God in the Box


We know that everyone’s worldview helps them organize themselves to navigate their journey through life. But there is a broader influence on our movement through reality which I call a person’s Godview.

It is our nature to employ metaphors and symbols to refer to God and we get used to a myriad of shortcut ways to refer to the divine in “ordinary” life. Any way we express or think anything about God, even use of the word “God,” simplifies concepts of God. Limiting God influences how we relate to our world, especially when we lock our references and descriptions into dogmas for people’s allegiance.

But, hey, I couldn’t write this essay if we didn’t have invented ways to refer to … (okay, what are we going to call this?) … God. But there I have objectified “it”. In this we have to face our limits and give ourselves grace to use the gifts we have to contemplate “the beyond.”

There is reality beyond the verbal, the mathematical, the arts, religion, etc. We can “be still and know” as the Psalmist says (Psalm 46:10) using the word “know” to go beyond the intellect. But the ineffable experience of the beyond is a part of our nature which is bypassed by many, feared by some, simply denied by others, and explained away by psychologists like Freud. (Carl Jung broke from Freud and affirmed spirituality.)

The Objectified God

Let’s focus our discussion on those who want to be “believers,” practice some form of “believing,” and might even be zealous for God. My guess is that most of us at least have a warm spot in our hearts for God and feel pretty good that this is part of our life.
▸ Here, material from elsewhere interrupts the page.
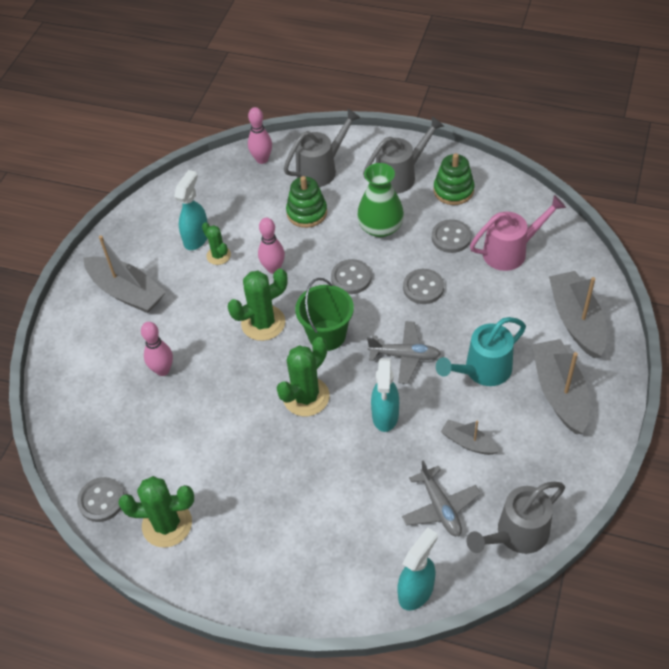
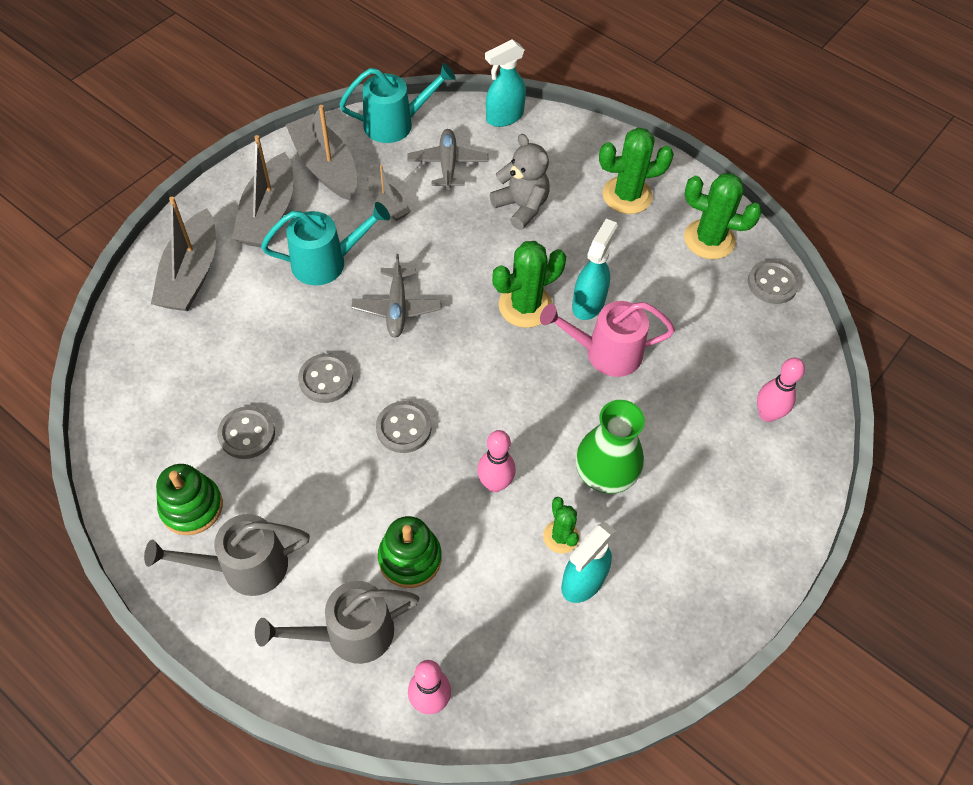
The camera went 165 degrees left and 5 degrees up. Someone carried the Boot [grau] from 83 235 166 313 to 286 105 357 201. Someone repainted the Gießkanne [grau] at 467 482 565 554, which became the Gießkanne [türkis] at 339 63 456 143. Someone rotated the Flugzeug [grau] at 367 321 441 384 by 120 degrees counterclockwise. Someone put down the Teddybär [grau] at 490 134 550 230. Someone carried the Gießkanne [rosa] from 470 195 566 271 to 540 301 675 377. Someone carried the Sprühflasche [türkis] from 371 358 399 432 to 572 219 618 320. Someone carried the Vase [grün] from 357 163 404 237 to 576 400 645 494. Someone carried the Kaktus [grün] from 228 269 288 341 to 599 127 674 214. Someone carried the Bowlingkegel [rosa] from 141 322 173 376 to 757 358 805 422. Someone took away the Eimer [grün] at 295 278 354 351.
But we can’t always be thinking about God. I mean, really, there is a time and place for that. We have a book of scriptures, a building (or easy chair in the house), rituals performed (around the clock if you use YouTube), special people who organize and lead spirituality, special clothes for some of us, … wow the list of containers seems endless.

Yeah, we really, sincerely need to have containers for God, or we are just going to be completely overwhelmed by religion. Besides, what product will we promote if we can’t define God?

So, on one hand God, in order to be God, is limitless and infinite, to be clear, “not finite.” But, on the other hand, God must be accessible, comprehensible, and useful by means of our containers. (Some say that this is what Jesus came to do. — No, it’s not.) And holding both is challenging our “objectivity.”

For instance,

we’re having an exciting time discovering the incomprehensible factors of time and space as we behold the as yet unmeasured, expanding universe, and date amazing fossils from millions of years ago. But our God container says God finished creating it all in seven days by speaking words (presumably ancient Hebrew) about 6,000 years ago.

What do we do with science? View it as the enemy threatening to dispose of God? It is indeed frightening to have God disposed of. It is also a daunting task to keep re-explaining God in order to continue validating our containers, and how long can we keep that up?

Let Containers be Containers, and God be God

I truly appreciate our containers. Without them I wouldn’t have realized they were helps to grow and experience reality beyond them. To “know” God we need concrete metaphors, examples and personal manifestations, Jesus being pivotal. But even Jesus pointed out his own limits. One of our sister believers, Julian of Norwich, about 800 years ago,

came to view God no longer as another existing being,
but as existence itself.

If we focus and depend upon our containers too much, we adopt assumptions that God is just another limited being,

“supreme” but defined,
top dog but we can deal with “Him.”

To avoid “Him” obstructing our ambitions we maintain container limits in such ways as stopping science, banning books, restricting education, segmenting society, and putting down people who hold containers differing from … [whoever is in power: Christian Nationalists? Taliban? Oligarchs? Materialists? …]

Such behavior has perpetrated wars, violence, destruction, and death for centuries. But people are still imposing this limited god on the world as if we haven’t had enough chance to learn from previous failures.

The capacity for humanity to commune with uncontained God is an unexplainable phenomenon despite Freud. Containers are gifts to reveal more. Each of us in our particular combinations can be a gift revealing more of infinite God. Let us hold lightly the containers that help us to rise above them and grow into new, God-inspired ways to move ahead in boundless Life.